Тут мы заметили всадника, который приближался к нам галопом. Когда он подъехал поближе и можно было разглядеть черты его лица, я узнал в нем Дохуба, курда, родственники которого были пленниками в Амадии. Все остановились при его появлении. Он протиснулся через толпу и протянул мне руку.
— Господин, ты пришел?.. Ты в плену?!
— Как видишь?
— О, извини! Меня не было в Гумри, я только что вернулся и узнал, что ловят пятерых чужеземцев. Я тотчас же подумал о тебе и спешно прибыл, чтобы удостовериться в правильности своих мыслей. Господин, я твой слуга! Прикажи, чего ты желаешь!

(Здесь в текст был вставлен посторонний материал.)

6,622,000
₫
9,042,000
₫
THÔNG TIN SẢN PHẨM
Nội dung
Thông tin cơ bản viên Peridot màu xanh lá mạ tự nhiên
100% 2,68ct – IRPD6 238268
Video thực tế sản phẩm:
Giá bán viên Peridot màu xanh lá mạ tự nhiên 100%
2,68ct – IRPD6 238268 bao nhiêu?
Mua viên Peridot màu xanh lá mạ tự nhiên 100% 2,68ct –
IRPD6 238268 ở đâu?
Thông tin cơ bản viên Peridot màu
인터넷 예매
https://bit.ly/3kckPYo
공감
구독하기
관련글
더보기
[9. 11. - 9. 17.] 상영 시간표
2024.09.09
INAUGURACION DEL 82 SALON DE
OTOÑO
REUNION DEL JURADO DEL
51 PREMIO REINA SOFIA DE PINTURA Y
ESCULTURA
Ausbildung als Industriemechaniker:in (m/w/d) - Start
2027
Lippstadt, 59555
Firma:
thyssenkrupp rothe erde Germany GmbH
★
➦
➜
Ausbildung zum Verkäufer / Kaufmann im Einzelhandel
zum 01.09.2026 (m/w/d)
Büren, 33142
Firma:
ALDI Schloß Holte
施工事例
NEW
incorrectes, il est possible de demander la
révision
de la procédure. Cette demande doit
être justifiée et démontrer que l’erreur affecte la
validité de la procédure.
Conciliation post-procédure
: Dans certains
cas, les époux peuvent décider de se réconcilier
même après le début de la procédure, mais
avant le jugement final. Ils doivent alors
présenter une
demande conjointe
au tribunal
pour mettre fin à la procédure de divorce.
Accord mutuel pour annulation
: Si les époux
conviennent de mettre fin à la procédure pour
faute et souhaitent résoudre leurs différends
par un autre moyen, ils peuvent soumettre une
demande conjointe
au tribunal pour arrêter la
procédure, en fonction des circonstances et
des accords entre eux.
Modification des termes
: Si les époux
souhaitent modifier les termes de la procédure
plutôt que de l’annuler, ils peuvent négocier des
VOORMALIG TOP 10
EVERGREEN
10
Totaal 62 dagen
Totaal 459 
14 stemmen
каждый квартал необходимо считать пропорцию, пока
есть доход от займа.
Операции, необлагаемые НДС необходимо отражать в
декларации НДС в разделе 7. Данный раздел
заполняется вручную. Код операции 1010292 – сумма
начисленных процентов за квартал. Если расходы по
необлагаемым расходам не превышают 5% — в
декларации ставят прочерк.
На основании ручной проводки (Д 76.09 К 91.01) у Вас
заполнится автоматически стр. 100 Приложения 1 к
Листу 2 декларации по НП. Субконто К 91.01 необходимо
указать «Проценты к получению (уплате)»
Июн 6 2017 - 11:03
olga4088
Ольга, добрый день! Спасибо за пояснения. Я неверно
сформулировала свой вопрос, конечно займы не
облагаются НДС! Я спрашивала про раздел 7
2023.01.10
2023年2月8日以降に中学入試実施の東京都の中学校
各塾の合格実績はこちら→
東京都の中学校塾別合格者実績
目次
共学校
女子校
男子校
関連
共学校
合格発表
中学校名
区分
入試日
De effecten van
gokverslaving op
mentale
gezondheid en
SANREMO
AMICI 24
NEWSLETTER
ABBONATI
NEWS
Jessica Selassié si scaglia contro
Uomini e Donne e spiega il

— Благодарю тебя! Но мне не нужна твоя помощь, потому что этот человек уже является нашим защитником.
— На какое время?
— На один день.
— Эмир, позволь мне быть твоим защитником на все дни, навсегда, пока я жив.
— Он разве позволит тебе?
— Да. Ты наш друг, друг всех, ведь ты друг бея. Он ждал тебя и радуется, что скоро может поприветствовать тебя и твоих спутников.
— Я не смогу к нему прийти.
— Почему?
— Разве может эмир показываться без оружия!
— Я уже увидел, что оружие у вас отняли.
Он повернулся к нашему эскорту со словами:
— Отдайте им оружие!
Этому воспротивился раненый курд:
— Они пленники и не могут иметь при себе оружия!
— Они свободны, ибо они гости бея! — гласил ответ.